We are excited and so proud to present Sol Harris's work in collaboration with Studio By The Tracks, a wonderful organization based in Birmingham, AL which provides studio space, materials, and guidance to adult artists with autism.
About the Work:
Working primarily from his imagination, Sol painted from a personal vocabulary of places, structures, and objects. The majority of his work depicts landscapes populated by houses, trees, mountains, or rivers painted on recycled cardboard or paper. His lines are bold, his brushstrokes confident, his colors dense and unassuming.
Sol was extremely prolific, painting his favorite subjects over and over with slight variation.

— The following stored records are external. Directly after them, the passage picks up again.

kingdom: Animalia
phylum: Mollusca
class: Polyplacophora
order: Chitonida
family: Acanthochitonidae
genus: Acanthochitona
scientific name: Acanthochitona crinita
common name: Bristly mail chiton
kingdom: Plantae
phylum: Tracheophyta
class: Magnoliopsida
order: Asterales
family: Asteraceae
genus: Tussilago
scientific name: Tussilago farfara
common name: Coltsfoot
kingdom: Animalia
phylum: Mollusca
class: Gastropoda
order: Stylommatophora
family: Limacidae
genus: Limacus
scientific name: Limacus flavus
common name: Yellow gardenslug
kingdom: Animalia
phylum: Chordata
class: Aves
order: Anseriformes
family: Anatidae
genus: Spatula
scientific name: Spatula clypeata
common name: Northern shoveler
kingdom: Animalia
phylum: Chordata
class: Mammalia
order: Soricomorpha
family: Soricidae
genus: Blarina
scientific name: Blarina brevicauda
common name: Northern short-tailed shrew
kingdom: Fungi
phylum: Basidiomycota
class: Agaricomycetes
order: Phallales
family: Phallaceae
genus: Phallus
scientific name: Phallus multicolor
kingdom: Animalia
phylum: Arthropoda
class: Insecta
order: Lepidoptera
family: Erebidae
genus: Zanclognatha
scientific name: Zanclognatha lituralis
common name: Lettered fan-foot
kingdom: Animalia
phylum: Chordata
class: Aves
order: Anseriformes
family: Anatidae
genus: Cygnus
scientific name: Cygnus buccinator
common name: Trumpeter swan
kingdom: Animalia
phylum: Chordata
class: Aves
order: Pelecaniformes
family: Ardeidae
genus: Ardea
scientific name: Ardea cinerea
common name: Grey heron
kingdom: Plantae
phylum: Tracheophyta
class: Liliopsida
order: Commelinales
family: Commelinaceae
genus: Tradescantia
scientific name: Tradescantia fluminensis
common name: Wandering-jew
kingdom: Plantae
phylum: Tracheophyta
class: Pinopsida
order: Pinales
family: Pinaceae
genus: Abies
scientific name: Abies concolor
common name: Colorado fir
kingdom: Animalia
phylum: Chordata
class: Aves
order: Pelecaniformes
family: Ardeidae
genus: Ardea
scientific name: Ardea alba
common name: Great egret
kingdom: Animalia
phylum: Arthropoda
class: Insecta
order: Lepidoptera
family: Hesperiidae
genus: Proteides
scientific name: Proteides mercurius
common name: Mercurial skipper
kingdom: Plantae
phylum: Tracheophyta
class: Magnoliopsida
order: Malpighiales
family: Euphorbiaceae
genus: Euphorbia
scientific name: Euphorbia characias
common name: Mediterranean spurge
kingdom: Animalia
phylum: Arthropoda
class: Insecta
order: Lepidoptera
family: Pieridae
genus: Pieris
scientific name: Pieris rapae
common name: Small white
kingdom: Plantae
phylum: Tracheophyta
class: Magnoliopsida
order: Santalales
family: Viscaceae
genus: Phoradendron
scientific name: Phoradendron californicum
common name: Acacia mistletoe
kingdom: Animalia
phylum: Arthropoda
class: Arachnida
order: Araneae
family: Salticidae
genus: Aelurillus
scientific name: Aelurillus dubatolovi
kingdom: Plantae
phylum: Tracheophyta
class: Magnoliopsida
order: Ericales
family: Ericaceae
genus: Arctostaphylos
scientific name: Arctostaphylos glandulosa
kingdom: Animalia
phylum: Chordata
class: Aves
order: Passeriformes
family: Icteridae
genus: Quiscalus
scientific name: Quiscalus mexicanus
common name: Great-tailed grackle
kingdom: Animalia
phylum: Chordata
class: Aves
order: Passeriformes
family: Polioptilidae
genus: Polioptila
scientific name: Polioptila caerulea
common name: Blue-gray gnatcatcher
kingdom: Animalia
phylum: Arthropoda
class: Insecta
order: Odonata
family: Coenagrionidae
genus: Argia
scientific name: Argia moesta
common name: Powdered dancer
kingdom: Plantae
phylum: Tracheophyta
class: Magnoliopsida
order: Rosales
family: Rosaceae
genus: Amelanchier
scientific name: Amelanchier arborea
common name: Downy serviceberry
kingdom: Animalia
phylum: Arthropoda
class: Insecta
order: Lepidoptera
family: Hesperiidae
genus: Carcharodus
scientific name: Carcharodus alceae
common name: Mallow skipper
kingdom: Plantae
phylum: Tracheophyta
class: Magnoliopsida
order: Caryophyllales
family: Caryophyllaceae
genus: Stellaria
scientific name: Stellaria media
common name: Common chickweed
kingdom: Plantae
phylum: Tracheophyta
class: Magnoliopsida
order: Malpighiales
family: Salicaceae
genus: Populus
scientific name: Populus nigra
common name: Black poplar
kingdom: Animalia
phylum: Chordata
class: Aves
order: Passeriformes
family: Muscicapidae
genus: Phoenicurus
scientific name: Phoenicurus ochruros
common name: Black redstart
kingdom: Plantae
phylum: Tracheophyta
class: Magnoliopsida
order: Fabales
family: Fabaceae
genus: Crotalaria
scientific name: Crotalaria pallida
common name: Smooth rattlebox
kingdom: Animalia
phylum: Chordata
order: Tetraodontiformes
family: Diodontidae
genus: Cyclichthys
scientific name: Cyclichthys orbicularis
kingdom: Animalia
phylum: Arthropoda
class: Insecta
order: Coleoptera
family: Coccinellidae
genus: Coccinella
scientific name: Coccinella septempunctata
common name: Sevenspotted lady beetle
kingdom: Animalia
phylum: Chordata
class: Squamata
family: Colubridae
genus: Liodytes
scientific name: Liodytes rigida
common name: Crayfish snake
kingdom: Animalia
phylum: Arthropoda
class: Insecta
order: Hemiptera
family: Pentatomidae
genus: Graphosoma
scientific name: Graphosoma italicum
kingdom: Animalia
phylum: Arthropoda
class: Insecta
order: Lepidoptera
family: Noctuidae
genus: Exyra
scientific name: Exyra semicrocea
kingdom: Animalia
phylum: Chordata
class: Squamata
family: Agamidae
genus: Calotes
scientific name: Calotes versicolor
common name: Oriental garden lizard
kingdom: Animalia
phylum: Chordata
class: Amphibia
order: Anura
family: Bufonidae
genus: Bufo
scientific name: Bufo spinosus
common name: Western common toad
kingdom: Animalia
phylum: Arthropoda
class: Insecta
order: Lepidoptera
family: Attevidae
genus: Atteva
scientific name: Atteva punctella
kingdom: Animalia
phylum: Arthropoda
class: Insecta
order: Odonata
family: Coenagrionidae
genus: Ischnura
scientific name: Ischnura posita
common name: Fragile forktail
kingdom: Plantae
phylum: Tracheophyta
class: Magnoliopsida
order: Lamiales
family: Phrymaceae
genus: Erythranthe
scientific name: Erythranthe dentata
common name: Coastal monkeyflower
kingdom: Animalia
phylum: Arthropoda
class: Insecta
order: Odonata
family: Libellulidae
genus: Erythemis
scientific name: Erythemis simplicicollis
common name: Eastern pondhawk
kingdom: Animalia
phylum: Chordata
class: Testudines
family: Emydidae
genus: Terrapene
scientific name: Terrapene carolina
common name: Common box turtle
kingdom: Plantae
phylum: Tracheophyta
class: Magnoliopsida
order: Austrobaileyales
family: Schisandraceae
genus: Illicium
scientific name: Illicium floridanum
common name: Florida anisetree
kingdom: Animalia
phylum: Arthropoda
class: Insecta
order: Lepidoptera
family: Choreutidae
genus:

At the time these works were painted, Sol was living in an assisted living facility and had limited access to art supplies. Due to his extremely prolific nature, he began to create art on any material he could find. This piece is part of a series of 20 offered through STATE, and all are charmingly painted on branded "LabCorp" paper.
Each measures 8.5" x 8.5", and will be shipped unframed.
About the Artist:
Sol Harris did not begin making artwork regularly until he started coming to Studio By The Tracks more than 10 years ago. From the outset, Harris had a confident hand and quickly developed a style characterized by saturated colors and robust linework. He preferred to pull his imagery from internal sources, almost exclusively drawing on his imagination and experiences. His landscapes, quite different from those of his native Birmingham, are most likely modeled on those encountered visiting family outside of the city.
After a serious illness, Harris moved into residential care. Finding his activities limited in his new home, he directed more and more energy toward making. It was during this time that new images, such as water pitchers, began to appear. This is also when recycled materials became a larger part of his work–his resourcefulness allowing him to become even more prolific.
While Harris was always ready to discuss his work, he never felt the need to interpret its content. His catalog of images–houses, huts, rivers, trees, mountains, rocks, and more–remains an undefined yet familiar vocabulary. Sadly, Sol Harris passed in the winter of 2020, leaving behind a rich, plentiful body of work full of open-ended stories and uncharted places.